Three days of remembrance for higher ed administrators, faculty, staff & families
By: | Issue: April, 2017
March 20, 2017

A link to Virginia Tech’s We Remember website, created immediately after the tragedy, holds a prominent place at the top right of the university’s home page.

Each spring, updated commemoration event information gets posted to the site,—with all previous content remaining accessible and the victims’ photos and biographies easy to find.

“Nothing has ever been taken down,” says Mark Owczarski, assistant vice president for news and information at the university. “It’s there as public record.”

This year’s events will be similar to those held in each of the past 10 years—although because April 16 is Easter Sunday, formal activities will be spread over three days. “It’s essentially who we are,” says Owczarski of the tragedy.

“There’s no shaking it, so we embrace it. It’s sort of like if you fall as a child and have a scar on your forehead—it becomes who you are.”

On Friday, April 14, a “Performance in Remembrance” will feature the student wind ensemble, choirs and dance troupe, among other performing arts groups.

Saturday events include the 3.2 Mile Run in Remembrance (named such in memory of the victims), a community picnic and First Responder Appreciation Day at the baseball stadium.

At the stroke of midnight, the ceremonial candle will be lit. Then, at 9:43 a.m., a wreath-laying and moment of silence will take place, followed by a mid-day universitywide commemoration event on the Drillfield at the April 16 Memorial and, later, a candlelight vigil.

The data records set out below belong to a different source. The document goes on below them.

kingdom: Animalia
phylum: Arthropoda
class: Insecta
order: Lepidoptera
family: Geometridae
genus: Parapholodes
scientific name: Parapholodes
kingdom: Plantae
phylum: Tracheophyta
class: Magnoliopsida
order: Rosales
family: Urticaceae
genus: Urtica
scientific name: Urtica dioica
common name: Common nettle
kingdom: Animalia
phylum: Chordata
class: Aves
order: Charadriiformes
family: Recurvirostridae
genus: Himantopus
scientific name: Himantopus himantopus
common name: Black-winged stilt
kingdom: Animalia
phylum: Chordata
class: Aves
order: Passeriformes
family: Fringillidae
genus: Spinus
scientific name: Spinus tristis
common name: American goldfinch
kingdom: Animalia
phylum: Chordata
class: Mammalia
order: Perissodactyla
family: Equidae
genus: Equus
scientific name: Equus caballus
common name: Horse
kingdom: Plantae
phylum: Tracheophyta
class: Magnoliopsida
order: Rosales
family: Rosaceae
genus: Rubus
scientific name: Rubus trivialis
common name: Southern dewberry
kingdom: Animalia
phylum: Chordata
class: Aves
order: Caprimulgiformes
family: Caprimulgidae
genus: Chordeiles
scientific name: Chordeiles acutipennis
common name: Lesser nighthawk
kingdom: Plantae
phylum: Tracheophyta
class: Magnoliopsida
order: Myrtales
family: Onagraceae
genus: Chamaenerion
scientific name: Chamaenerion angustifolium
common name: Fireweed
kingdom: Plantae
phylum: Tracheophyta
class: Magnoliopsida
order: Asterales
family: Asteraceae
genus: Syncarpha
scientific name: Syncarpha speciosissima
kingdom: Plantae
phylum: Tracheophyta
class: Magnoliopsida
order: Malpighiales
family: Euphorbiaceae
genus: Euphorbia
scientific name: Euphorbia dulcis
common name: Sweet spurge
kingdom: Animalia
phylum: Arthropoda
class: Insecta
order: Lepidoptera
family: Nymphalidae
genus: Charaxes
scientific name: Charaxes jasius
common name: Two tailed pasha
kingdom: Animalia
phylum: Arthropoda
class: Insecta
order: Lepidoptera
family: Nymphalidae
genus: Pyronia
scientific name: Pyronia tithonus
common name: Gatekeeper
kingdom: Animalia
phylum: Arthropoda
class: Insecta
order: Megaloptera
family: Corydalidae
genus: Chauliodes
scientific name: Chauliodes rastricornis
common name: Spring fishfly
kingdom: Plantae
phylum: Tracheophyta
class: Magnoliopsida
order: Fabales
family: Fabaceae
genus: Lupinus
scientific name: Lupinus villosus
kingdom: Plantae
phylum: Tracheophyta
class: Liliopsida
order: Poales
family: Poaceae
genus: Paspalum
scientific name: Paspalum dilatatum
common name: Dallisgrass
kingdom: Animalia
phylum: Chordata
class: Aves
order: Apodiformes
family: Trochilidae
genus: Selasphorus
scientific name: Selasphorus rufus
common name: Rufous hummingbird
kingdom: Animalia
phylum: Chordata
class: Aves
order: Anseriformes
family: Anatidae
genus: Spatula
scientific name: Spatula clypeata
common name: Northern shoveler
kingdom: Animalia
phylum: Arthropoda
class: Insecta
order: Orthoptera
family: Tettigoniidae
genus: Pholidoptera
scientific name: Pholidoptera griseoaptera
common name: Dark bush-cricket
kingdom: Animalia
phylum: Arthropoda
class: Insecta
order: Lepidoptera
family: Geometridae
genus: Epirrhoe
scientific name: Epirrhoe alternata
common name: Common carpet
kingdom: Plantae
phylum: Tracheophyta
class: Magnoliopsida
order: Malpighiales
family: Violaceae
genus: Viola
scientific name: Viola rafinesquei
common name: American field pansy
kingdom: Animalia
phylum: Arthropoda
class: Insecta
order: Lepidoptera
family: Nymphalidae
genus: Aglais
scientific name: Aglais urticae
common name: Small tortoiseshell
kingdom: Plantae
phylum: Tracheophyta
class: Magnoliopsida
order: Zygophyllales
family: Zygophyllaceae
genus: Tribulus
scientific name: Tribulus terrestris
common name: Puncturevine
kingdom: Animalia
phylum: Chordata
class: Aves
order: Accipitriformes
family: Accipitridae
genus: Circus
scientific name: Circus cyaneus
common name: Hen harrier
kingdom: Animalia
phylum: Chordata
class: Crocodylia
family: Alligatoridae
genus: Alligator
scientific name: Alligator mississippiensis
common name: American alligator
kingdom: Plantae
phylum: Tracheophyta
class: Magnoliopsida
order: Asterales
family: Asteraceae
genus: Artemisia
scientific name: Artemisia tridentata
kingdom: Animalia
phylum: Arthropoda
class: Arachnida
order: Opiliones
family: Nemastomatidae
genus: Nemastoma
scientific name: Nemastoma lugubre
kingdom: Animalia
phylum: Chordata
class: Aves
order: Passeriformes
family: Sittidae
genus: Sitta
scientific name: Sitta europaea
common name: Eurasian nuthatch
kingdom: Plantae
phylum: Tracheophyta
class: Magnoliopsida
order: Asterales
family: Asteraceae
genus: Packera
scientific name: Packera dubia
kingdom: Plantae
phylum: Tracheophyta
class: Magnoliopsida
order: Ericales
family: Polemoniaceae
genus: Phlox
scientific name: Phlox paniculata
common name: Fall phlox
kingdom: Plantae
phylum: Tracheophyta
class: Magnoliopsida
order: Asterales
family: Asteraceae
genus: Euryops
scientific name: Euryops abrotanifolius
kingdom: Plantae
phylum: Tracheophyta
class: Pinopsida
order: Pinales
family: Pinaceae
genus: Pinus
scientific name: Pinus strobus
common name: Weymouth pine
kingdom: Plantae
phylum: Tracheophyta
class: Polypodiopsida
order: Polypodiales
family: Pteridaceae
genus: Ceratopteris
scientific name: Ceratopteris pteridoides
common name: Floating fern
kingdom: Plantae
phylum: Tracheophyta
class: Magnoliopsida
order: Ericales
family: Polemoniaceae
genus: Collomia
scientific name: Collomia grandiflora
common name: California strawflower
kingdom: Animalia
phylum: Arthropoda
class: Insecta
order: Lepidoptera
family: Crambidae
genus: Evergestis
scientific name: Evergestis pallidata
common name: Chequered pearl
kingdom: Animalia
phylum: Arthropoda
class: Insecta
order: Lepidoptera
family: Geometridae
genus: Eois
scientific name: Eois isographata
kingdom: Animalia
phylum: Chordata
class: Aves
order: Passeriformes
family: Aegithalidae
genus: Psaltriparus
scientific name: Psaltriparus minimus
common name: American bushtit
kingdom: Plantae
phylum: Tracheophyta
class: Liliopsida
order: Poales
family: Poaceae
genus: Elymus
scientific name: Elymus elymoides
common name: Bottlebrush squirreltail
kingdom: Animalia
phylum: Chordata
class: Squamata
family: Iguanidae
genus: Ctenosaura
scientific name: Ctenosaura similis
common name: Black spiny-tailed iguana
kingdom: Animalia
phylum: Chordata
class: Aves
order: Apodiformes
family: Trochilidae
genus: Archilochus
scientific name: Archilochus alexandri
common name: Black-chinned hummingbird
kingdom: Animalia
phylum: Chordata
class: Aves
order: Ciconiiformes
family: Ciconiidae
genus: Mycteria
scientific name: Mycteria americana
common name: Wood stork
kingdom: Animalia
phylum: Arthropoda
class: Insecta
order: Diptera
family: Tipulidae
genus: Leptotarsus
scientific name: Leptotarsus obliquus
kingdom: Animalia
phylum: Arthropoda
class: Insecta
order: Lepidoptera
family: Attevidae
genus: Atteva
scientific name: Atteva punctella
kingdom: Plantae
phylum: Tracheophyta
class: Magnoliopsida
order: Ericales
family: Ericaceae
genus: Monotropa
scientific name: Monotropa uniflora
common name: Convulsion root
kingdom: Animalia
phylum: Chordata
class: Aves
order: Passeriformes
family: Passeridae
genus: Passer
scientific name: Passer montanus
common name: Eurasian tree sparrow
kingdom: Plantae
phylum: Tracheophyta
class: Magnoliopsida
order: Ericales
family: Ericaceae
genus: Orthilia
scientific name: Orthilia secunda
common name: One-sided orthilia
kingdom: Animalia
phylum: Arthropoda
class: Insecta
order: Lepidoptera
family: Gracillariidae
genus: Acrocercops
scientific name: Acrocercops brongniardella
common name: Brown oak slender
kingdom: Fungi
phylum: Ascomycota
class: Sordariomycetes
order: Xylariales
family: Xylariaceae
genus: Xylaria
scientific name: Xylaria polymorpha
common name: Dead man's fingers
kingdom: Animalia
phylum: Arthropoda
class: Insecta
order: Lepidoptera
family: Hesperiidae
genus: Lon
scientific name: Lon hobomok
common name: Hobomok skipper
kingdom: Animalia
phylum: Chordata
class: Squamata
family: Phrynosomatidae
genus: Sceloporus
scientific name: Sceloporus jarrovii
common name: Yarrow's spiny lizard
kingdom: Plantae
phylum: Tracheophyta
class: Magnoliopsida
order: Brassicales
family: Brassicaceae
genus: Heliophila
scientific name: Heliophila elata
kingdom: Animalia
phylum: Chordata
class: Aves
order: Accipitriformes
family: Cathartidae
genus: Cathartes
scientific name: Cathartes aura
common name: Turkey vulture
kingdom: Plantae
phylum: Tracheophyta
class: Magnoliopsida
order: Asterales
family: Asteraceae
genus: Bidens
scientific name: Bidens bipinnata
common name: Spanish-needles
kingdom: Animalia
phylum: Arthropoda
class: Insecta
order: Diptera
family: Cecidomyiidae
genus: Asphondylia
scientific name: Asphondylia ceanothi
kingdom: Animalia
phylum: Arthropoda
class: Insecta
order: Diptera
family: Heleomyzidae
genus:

The overall focus is on resiliency—and on doing what’s right for the families of victims, Owczarski says. “Family members do come back, but they come back in private. Many events are private that we’ll never promote.”

Owczarski, who has been with the university for 17 years, says of the 2017 milestone: “Ten years matters; it’s a big deal. A lot of people are going to find a way to be in Blacksburg on that day—even with it being Easter Sunday, which is perhaps serendipitous, perhaps not. Our families continue to carry a very heavy cross.”